Contrary to what you might have heard, women are typically the most fertile on the day of ovulation and the five days preceding it, according to Parenting. This means that if you're trying to get pregnant, you and your partner need to get busy before your ovary releases a mature egg — otherwise you might be too late. To make sure that you don't miss out on your fertility window, it'll take a little work on your end to figure out your menstrual cycle and pinpoint when your body ovulates.

This is where an ovulation chart can come in handy. While an ovulation chart might sound fancy, it's simply a calendar to keep track of your cycle. To kick off your chart, make a note on your calendar when you get your next period and count this as Day One. Parents recommended repeating this step for three or four months to get a good sense of how long your cycle lasts and how regular it comes. On average, ovulation occurs between days 10 and 17 of a cycle, but this range fluctuates from woman to woman and from month to month, which is why charting your fertility can feel overwhelming.

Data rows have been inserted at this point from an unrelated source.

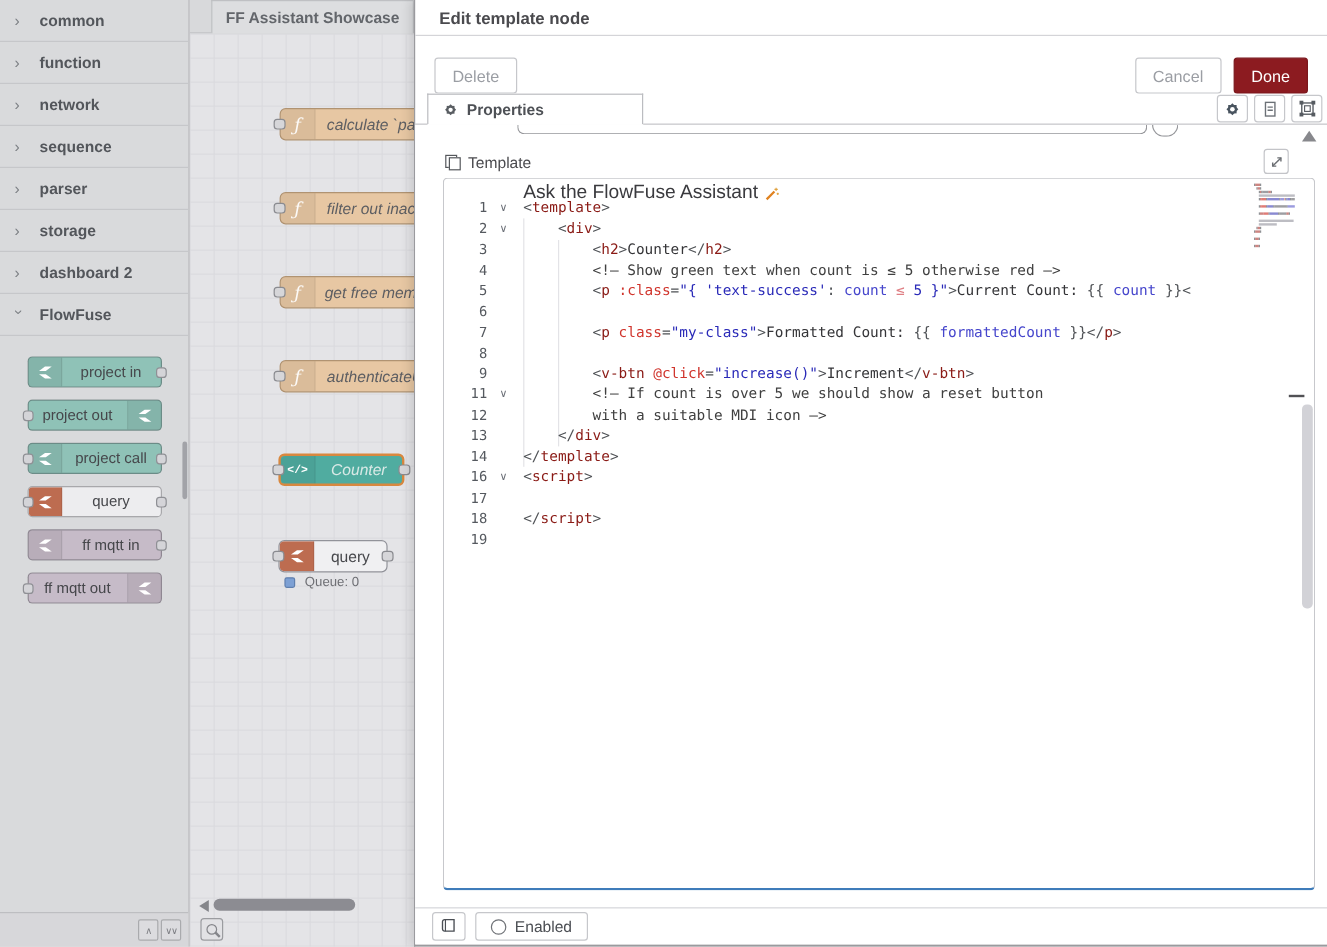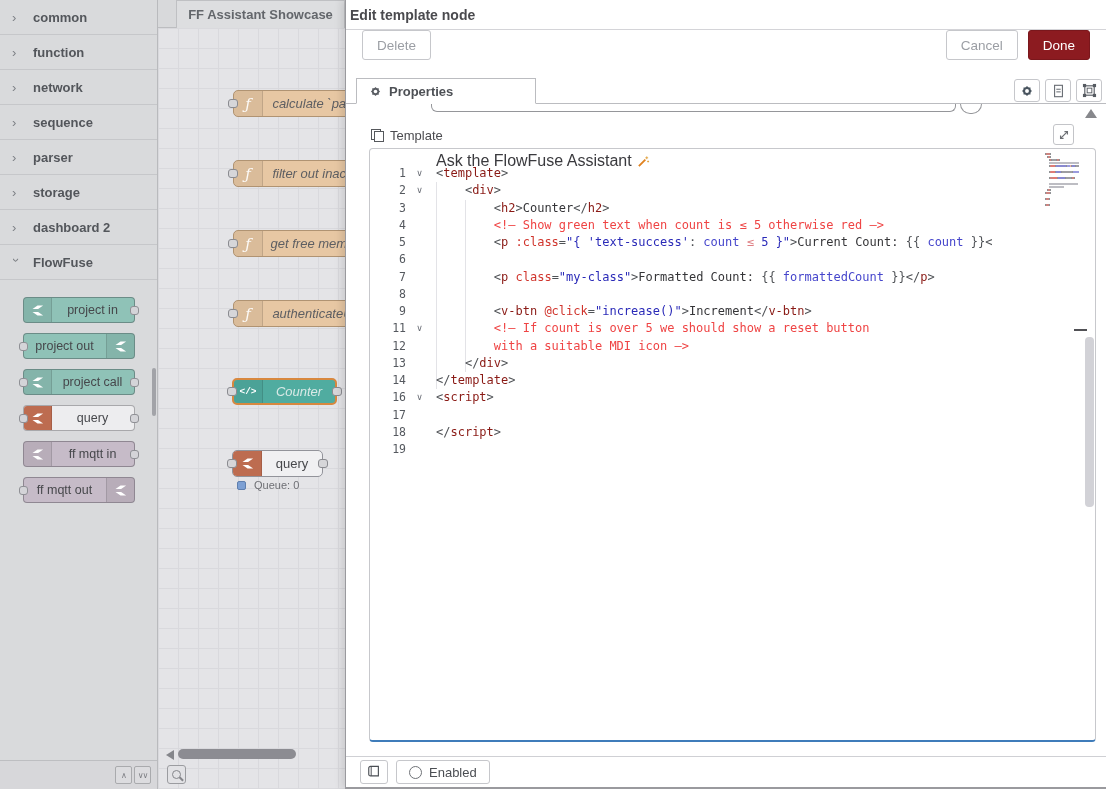--- a/index.html
+++ b/index.html
@@ -88,23 +88,23 @@
     border-top:5px solid transparent; border-bottom:5px solid transparent; border-right:8px solid #85868b; }
   .h-thumb { position:absolute; left:20px; top:0; width:118px; height:10px; background:#8c8c92; border-radius:5px; }
   .zoom-btn { position:absolute; left:9px; bottom:5px; width:19px; height:19px;
     background:#e2e2e5; border:1px solid #9b9ca0; border-radius:3px;
     display:flex; align-items:center; justify-content:center; cursor:pointer; }
 
   
   .tray { position:absolute; left:345px; top:0; width:761px; height:789px; background:#fff;
     border-left:1px solid #9a9a9e; border-bottom:2px solid #9a9a9e;
     box-shadow:-3px 0 8px rgba(0,0,0,0.12); z-index:5; display:flex; flex-direction:column; }
-  .tray-header { height:30px; line-height:30px; padding-left:4px; font-size:14px;
+  .tray-header { height:30px; line-height:30px; padding-left:20px; font-size:14px;
     font-weight:bold; color:#4a4a4e; border-bottom:1px solid #d4d4d8; }
-  .tray-toolbar { height:48px; display:flex; align-items:flex-start; padding:0 16px; gap:10px; }
+  .tray-toolbar { height:48px; display:flex; align-items:flex-end; padding:0 16px; gap:10px; }
   .tbtn { height:30px; padding:0 14px; background:#fff; border:1px solid #c6c7cb; border-radius:3px;
     font-size:13.5px; color:#9b9ea4; cursor:pointer; font-family:"Liberation Sans",sans-serif; }
   .tbtn.done { background:#8c1b20; border-color:#7a171c; color:#fff; }
   .spacer { flex:1; }
   .tray-tabbar { height:26px; border-bottom:1px solid #bbbcc0; position:relative; padding-left:10px; }
   .tab-props { position:relative; z-index:2; width:180px; height:26px; margin-bottom:-1px;
     background:#fff; border:1px solid #bbbcc0; border-bottom:1px solid #fff;
     display:flex; align-items:center; gap:7px; padding-left:12px;
     font-size:13px; font-weight:bold; color:#4e5156; cursor:pointer; }
   .tabbar-icons { position:absolute; right:4px; top:1px; display:flex; gap:5px; }
@@ -135,21 +135,21 @@
   .code-lines { position:absolute; left:0; top:16px; right:0; z-index:1; }
   .cl { display:flex; height:17.25px; line-height:17.25px; }
   .gut { width:42px; text-align:right; padding-right:6px; color:#55595f;
     font-family:"DejaVu Sans Mono",monospace; font-size:11.5px; }
   .fold { width:15px; text-align:center; color:#6a6e76; font-size:9px; cursor:pointer; }
   .cl pre { font-family:"DejaVu Sans Mono",monospace; font-size:12px; line-height:17.25px;
     white-space:pre; padding-left:9px; }
   .guide { position:absolute; width:1px; background:#e3e3e7; z-index:0; }
   .tk-d{color:#4f5256} .tk-tag{color:#8a1a15} .tk-attr{color:#d0342c}
   .tk-str{color:#2a2ab8} .tk-var{color:#4646cc} .tk-op{color:#df7f84}
-  .tk-num{color:#2a2ab8} .tk-txt{color:#353538} .tk-cmt{color:#ef4444}
+  .tk-num{color:#2a2ab8} .tk-txt{color:#353538} .tk-cmt{color:#404040}
   .minimap { position:absolute; top:4px; right:14px; width:36px; z-index:2; }
   .mm-row { height:2px; margin-bottom:1px; display:flex; }
   .mm-seg { height:2px; display:inline-block; opacity:0.65; }
   .ov-dash { position:absolute; right:8px; top:180px; width:13px; height:2px; background:#515155; }
   .v-thumb { position:absolute; right:1px; top:188px; width:9px; height:170px;
     background:#d2d2d7; border-radius:4px; cursor:pointer; }
 
   
   .tray-footer { height:31px; border-top:1px solid #cfd0d4; display:flex; align-items:center;
     padding:0 14px; gap:8px; background:#fff; }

There are ways, however, to get a more accurate picture of your cycle. Along with your ovulation chart, you can check for changes in your vaginal secretions. Just before you ovulate, your body may produce more clear and wet discharge, but just after you ovulate, your discharge tends to thicken and decrease. The Mayo Clinic also suggested charting out your basal body temperature (your temperature at rest) because it goes up slightly when you ovulate. If you want to try this method out, use a thermometer every morning before you get out of bed, and keep in mind that you're usually the most fertile two or three days before your temperature increases.

As a kid, I figured that getting pregnant was pretty straightforward — and it can be for some people — but as an adult I learned that it's not always so simple. Sometimes the conception process involves kits and charts and thermometers, but I'll be the first to admit that learning about my cycle not only helped me get pregnant — it was also empowering to better understand my body. And so, if you're trying to conceive, you might find it helpful to chart your fertility and get to know your cycle a little more.